Rest in Peace, Mose.
A reprint from 2013.
Mose Allison was born in Tippo, MS. You can hear it in his voice, but how did he get so hip? It must have been the city. He moved to New York in 1958 and played and toured for 65 years. The joke has always been that he’s played everywhere. Greg Brown once sang, As I set up, I am proud to be here, Because once last November, Mose Allison played here. In Minneapolis alone, I think I must have seen him at four or five different venues, from the Guthrie Theater to that happy-hour dive in the basement on Hennepin Avenue. 65 years! Bob, you still have a ways to go.
Everybody Cryin’ Mercy
His mustache and early gray hair always marked him as a dapper guy who most likely drove an MG and knew about abstract art. He probably did, but it didn’t seem to match that southern drawl. In my early years of listening to him, I don’t think I understood who or what he was. So many assumptions.
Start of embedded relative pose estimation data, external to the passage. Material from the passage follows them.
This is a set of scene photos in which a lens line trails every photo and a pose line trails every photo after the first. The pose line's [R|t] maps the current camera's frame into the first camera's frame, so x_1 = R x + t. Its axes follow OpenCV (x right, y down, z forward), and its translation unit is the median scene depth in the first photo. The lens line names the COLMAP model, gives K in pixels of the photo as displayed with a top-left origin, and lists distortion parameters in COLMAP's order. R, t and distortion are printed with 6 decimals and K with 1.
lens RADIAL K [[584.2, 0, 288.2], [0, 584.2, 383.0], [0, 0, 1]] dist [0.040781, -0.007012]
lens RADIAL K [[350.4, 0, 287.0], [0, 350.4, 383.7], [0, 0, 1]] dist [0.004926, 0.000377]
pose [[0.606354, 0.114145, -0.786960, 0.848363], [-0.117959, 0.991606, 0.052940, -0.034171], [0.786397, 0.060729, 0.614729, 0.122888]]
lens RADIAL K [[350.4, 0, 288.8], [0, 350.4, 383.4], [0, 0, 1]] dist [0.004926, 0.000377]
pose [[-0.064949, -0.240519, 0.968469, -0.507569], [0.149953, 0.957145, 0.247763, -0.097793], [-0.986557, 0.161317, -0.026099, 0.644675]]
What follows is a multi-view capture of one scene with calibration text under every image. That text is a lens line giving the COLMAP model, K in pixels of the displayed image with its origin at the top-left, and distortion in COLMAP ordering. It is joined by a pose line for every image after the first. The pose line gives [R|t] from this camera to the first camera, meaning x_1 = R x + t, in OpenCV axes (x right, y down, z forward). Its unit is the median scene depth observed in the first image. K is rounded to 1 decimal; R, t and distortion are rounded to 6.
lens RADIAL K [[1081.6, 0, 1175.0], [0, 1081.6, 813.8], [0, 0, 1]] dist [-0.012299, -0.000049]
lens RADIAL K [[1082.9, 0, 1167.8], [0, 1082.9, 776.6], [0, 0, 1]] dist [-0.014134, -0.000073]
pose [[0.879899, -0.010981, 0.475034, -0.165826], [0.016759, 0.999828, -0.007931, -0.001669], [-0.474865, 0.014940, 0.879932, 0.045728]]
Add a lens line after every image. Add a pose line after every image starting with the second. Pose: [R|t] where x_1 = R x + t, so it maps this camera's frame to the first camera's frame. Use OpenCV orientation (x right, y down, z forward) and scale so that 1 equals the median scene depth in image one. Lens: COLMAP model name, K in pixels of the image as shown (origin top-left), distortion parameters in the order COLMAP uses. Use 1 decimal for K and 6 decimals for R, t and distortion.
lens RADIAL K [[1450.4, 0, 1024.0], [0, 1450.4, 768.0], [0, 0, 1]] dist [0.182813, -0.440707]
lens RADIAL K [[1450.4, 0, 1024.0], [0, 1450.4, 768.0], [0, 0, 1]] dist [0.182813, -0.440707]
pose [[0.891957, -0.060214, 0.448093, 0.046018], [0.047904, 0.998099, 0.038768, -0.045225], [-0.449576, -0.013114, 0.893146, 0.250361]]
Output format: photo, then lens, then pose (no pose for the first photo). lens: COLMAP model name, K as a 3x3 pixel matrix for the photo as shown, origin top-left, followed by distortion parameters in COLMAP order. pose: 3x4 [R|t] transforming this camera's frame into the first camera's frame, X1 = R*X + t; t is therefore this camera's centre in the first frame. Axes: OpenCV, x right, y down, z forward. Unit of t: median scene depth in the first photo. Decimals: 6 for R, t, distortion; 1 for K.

What was true was that he was a southern gentleman, who played constantly and unlike anyone else. And what about that voice? Who could be hipper or more aware of the weird moments and strange relationships that are everywhere, if you were awake to them? His piano style is a combination of down home funk and sophistication that provides a foundation fluid enough for his unmatched lyrics.
Ask Me Nice
Those lyrics go to the heart of the philosophical matter and speak the truth with unique wit and social criticism. Any lyrics to the songs that he played, but didn’t write, effortlessly became all his. No one could deliver them like he could – Drinkin’ and gamblin/ stayin’ out all night/ I’m just livin’ in a fool’s paradise. Or, Ain’t got no Basie with Lester/ I ain’t got nothing but the blues.
And what about his lyrics?
I don’t worry ‘bout a thing/ ‘cause I know nothin’s gonna to be all right. Your mind is on vacation and your mouth is working overtime. If you’re going to the city/ you better have some cash. One of these days, you know/ I’ve got to go back home/
I’m gonna sit out on my front porch/ and compose a poem. If you live/ your time will come . And –
I’m back on the corner/I’m right back on the corner/I’ve been in this condition so many times before. I don’t have no trouble livin’/It’s just dyin’ that bothers me. You’re uptight/ It ain’t right/ Well, tell me something that I don’t know.
I’m sitting over here on Parchman farm/ Ain’t never done no man no harm.
Stop this game, deal me out/I know too well what it’s all about/I know too well that it had to be/ Stop this game, you know it’s ruining me.
Your molecular structure, baby, ooowie!!!